## RECORDED INFORMATION
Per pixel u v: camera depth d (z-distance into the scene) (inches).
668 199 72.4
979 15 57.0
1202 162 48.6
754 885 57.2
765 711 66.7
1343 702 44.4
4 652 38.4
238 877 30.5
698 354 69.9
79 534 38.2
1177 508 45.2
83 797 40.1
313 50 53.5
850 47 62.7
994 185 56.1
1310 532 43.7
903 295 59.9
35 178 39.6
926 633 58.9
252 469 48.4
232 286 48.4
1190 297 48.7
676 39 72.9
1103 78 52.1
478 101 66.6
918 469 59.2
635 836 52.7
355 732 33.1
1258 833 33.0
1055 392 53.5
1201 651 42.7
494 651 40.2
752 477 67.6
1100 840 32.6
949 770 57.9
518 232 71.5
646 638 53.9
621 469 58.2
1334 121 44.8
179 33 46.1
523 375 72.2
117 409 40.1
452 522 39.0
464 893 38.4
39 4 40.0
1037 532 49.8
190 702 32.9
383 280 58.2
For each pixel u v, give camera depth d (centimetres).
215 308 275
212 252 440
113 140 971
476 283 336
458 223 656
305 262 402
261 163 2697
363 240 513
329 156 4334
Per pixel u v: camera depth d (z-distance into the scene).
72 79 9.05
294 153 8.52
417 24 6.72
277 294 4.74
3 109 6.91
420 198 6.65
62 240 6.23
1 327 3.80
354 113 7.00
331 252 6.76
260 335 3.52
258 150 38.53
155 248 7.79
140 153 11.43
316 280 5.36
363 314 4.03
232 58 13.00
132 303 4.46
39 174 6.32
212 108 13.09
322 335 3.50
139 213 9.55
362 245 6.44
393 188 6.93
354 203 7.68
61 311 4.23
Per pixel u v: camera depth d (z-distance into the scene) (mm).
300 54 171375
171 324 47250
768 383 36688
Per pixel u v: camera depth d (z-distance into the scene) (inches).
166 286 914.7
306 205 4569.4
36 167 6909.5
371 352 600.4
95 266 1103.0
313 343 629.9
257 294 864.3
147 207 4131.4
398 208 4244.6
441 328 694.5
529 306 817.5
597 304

## TASK PROMPT
Nothing in the material should be left out; output it exactly.

## OUTPUT BELOW
Per pixel u v: camera depth d (z-distance into the scene) (inches).
668 199 72.4
979 15 57.0
1202 162 48.6
754 885 57.2
765 711 66.7
1343 702 44.4
4 652 38.4
238 877 30.5
698 354 69.9
79 534 38.2
1177 508 45.2
83 797 40.1
313 50 53.5
850 47 62.7
994 185 56.1
1310 532 43.7
903 295 59.9
35 178 39.6
926 633 58.9
252 469 48.4
232 286 48.4
1190 297 48.7
676 39 72.9
1103 78 52.1
478 101 66.6
918 469 59.2
635 836 52.7
355 732 33.1
1258 833 33.0
1055 392 53.5
1201 651 42.7
494 651 40.2
752 477 67.6
1100 840 32.6
949 770 57.9
518 232 71.5
646 638 53.9
621 469 58.2
1334 121 44.8
179 33 46.1
523 375 72.2
117 409 40.1
452 522 39.0
464 893 38.4
39 4 40.0
1037 532 49.8
190 702 32.9
383 280 58.2
For each pixel u v, give camera depth d (centimetres).
215 308 275
212 252 440
113 140 971
476 283 336
458 223 656
305 262 402
261 163 2697
363 240 513
329 156 4334
Per pixel u v: camera depth d (z-distance into the scene).
72 79 9.05
294 153 8.52
417 24 6.72
277 294 4.74
3 109 6.91
420 198 6.65
62 240 6.23
1 327 3.80
354 113 7.00
331 252 6.76
260 335 3.52
258 150 38.53
155 248 7.79
140 153 11.43
316 280 5.36
363 314 4.03
232 58 13.00
132 303 4.46
39 174 6.32
212 108 13.09
322 335 3.50
139 213 9.55
362 245 6.44
393 188 6.93
354 203 7.68
61 311 4.23
Per pixel u v: camera depth d (z-distance into the scene) (mm).
300 54 171375
171 324 47250
768 383 36688
Per pixel u v: camera depth d (z-distance into the scene) (inches).
166 286 914.7
306 205 4569.4
36 167 6909.5
371 352 600.4
95 266 1103.0
313 343 629.9
257 294 864.3
147 207 4131.4
398 208 4244.6
441 328 694.5
529 306 817.5
597 304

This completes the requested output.